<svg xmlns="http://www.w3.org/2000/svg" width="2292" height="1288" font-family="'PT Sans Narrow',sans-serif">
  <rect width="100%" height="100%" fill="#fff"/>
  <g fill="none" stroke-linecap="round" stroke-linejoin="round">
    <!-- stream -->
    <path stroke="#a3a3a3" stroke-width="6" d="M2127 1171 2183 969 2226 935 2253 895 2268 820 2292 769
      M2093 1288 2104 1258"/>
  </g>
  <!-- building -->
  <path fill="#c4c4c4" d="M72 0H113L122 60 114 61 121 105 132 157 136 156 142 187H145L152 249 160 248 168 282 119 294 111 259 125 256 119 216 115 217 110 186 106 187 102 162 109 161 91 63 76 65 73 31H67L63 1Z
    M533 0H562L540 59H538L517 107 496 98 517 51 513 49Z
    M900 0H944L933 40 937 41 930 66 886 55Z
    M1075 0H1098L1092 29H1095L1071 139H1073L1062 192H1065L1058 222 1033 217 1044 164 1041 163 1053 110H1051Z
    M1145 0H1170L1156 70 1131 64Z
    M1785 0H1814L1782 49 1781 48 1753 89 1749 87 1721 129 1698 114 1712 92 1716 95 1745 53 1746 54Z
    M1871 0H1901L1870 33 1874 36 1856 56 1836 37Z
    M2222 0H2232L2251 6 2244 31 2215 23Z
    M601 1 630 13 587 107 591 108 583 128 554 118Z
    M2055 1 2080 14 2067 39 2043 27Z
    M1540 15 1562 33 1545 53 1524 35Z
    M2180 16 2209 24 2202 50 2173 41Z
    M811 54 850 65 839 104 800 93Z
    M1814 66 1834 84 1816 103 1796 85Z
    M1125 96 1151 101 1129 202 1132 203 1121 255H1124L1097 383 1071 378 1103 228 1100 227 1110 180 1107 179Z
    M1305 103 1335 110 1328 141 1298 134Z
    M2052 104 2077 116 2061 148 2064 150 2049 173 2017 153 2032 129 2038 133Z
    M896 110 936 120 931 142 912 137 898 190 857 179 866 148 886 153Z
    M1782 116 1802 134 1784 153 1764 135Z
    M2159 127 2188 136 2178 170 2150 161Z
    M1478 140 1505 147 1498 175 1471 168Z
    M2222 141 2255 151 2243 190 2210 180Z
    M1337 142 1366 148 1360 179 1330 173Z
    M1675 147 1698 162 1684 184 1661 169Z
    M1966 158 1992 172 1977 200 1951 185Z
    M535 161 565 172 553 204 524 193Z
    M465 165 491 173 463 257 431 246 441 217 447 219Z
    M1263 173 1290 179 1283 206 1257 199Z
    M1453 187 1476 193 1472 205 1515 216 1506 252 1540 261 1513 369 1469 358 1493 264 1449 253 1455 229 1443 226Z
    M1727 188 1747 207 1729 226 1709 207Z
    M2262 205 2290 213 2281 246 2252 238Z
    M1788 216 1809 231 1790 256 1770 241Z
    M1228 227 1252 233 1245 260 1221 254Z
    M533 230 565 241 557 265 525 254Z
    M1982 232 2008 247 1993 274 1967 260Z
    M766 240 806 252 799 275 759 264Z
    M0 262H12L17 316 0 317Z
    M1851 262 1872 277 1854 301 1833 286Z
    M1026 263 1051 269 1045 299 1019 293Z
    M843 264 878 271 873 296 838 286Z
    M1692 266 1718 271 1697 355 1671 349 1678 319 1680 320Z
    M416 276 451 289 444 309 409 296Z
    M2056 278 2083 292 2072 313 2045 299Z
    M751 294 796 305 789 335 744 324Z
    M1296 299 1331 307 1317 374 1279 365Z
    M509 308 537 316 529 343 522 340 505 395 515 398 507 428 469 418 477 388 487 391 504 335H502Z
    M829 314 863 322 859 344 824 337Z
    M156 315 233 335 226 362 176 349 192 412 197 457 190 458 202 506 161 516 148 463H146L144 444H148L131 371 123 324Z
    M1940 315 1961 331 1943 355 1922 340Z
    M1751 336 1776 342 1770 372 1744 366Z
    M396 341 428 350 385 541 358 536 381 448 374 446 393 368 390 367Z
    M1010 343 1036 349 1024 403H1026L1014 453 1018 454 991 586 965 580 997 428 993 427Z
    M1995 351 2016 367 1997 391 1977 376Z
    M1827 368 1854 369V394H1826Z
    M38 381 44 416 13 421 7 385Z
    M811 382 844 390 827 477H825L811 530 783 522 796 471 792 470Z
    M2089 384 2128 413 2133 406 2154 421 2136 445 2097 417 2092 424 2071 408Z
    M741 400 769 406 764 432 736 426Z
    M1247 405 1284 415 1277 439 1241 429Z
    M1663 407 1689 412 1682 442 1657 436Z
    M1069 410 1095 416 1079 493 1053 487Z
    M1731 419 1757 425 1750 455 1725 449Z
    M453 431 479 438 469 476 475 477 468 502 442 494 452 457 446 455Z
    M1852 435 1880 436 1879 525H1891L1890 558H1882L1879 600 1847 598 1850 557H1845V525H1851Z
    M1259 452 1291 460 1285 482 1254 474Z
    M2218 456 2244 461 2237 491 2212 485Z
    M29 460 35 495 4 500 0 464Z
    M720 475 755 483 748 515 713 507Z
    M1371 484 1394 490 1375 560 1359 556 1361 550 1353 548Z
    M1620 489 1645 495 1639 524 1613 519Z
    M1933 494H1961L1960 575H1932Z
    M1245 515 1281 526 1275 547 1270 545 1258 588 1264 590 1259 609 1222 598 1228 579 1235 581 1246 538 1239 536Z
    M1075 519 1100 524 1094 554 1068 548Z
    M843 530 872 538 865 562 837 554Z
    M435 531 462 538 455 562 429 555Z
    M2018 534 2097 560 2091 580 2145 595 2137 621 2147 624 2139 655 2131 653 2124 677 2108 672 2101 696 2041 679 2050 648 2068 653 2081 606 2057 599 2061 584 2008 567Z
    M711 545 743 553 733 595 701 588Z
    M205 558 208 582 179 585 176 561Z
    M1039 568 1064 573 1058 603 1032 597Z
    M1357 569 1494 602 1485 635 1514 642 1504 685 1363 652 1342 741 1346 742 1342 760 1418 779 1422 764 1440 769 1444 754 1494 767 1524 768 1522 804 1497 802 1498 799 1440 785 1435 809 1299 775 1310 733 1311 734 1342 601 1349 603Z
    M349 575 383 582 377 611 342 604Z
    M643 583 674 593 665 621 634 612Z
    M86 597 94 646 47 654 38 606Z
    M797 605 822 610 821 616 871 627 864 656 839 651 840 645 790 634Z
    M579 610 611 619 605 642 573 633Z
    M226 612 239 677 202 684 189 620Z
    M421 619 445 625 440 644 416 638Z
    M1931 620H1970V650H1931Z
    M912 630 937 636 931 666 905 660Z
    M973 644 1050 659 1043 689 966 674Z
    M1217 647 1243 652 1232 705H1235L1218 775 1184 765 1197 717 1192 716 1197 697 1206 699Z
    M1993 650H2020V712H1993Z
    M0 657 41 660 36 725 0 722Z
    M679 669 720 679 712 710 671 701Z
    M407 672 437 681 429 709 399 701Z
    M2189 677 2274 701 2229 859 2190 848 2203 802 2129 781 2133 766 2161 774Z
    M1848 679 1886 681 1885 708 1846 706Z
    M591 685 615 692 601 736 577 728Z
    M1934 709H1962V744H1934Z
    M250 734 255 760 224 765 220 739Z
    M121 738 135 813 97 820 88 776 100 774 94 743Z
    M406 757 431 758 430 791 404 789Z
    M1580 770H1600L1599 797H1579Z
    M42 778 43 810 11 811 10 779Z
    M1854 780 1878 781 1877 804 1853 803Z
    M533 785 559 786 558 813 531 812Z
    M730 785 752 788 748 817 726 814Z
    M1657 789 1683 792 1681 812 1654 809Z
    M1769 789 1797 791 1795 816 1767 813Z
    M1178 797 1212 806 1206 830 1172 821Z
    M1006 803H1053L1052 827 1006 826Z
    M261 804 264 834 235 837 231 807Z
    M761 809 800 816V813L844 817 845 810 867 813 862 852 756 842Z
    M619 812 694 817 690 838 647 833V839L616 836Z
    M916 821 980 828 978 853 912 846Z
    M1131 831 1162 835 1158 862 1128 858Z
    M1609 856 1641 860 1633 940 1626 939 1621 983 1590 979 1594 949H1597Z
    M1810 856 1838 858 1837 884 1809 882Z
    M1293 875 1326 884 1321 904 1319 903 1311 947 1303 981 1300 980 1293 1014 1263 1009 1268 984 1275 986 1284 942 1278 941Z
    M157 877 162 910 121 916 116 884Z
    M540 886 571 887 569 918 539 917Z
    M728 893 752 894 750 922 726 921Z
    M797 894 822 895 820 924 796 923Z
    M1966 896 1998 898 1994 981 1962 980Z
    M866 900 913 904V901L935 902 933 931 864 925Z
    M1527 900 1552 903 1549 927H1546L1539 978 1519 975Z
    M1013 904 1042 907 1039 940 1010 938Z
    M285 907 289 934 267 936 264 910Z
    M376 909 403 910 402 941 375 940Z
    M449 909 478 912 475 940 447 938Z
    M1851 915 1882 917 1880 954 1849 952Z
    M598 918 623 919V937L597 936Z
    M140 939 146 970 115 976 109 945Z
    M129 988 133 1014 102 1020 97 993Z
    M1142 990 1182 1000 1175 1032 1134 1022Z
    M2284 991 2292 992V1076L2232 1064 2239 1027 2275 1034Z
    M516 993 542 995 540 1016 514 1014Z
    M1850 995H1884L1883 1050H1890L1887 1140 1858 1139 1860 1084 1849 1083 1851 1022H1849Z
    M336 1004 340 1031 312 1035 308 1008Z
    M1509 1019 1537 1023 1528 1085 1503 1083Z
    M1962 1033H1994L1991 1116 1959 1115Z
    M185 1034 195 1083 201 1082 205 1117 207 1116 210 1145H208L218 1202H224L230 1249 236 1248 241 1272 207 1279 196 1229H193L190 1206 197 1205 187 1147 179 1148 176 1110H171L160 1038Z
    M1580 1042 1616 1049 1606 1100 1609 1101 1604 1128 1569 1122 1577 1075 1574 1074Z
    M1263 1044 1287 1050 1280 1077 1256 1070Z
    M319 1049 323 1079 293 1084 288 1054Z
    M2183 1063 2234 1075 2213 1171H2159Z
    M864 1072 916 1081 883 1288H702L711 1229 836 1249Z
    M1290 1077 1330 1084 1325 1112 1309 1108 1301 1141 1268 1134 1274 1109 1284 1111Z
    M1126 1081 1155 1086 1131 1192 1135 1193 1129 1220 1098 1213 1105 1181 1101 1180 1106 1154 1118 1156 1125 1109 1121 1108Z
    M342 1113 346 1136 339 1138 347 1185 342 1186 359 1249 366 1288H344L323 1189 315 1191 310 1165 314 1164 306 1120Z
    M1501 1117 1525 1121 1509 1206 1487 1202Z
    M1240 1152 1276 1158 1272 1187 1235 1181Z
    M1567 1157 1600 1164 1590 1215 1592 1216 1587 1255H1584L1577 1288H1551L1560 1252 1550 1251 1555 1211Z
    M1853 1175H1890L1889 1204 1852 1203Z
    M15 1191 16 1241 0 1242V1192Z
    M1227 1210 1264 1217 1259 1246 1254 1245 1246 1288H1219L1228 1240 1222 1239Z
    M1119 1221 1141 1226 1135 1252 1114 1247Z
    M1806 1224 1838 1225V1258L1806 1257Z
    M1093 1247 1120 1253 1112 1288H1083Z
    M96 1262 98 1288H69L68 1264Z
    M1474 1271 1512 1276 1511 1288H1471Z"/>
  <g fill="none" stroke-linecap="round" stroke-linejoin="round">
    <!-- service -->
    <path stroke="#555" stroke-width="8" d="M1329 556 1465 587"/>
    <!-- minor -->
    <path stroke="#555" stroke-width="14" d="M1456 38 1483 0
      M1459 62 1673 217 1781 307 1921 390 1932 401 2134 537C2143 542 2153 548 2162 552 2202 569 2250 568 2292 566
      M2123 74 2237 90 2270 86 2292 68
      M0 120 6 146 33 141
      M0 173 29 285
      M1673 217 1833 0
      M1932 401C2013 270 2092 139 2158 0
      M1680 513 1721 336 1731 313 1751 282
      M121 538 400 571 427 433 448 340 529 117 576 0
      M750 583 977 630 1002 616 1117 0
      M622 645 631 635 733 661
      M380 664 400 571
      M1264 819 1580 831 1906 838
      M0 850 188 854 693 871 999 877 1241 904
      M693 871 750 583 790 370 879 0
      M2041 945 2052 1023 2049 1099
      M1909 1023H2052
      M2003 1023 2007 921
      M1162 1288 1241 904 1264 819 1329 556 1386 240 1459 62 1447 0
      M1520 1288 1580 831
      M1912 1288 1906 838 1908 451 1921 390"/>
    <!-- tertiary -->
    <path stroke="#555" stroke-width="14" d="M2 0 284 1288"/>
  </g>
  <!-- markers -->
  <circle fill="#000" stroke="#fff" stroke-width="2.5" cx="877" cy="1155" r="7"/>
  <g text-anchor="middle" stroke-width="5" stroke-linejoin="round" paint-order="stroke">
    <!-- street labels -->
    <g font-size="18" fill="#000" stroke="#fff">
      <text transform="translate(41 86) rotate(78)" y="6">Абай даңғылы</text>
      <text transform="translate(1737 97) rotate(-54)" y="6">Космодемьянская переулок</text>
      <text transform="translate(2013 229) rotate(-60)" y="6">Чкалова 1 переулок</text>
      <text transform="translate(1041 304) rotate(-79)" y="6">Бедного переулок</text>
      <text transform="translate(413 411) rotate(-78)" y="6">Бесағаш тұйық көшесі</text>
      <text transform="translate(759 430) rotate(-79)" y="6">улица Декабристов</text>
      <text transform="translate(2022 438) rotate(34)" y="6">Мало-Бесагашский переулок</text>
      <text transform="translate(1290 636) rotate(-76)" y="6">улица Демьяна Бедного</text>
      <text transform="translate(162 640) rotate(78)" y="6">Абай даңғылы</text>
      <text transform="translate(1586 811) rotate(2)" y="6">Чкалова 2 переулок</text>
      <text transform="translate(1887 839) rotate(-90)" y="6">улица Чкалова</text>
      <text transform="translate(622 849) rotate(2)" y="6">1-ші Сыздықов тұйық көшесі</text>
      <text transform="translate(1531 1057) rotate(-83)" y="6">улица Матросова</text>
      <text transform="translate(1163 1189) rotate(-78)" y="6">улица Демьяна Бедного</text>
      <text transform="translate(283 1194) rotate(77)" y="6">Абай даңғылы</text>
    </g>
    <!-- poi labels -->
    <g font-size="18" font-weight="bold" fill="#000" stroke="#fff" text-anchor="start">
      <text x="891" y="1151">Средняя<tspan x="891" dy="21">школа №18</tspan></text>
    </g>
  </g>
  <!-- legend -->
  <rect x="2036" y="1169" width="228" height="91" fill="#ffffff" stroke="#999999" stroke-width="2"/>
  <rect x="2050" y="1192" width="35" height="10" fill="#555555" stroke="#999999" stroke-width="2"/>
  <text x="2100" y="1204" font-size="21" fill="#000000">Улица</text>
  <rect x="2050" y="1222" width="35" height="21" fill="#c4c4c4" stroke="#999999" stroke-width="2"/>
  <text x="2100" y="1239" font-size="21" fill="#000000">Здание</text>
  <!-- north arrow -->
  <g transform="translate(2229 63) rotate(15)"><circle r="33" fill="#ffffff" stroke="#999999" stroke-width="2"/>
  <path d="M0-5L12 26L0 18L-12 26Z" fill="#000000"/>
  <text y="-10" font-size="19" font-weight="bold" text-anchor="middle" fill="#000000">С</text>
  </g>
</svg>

■ **WHAT TO PRODUCE**:
Look through the data above for the string "bold" and copy every line where it appears.

■ **ANSWER SPACE**:
    <g font-size="18" font-weight="bold" fill="#000" stroke="#fff" text-anchor="start">
  <text y="-10" font-size="19" font-weight="bold" text-anchor="middle" fill="#000000">С</text>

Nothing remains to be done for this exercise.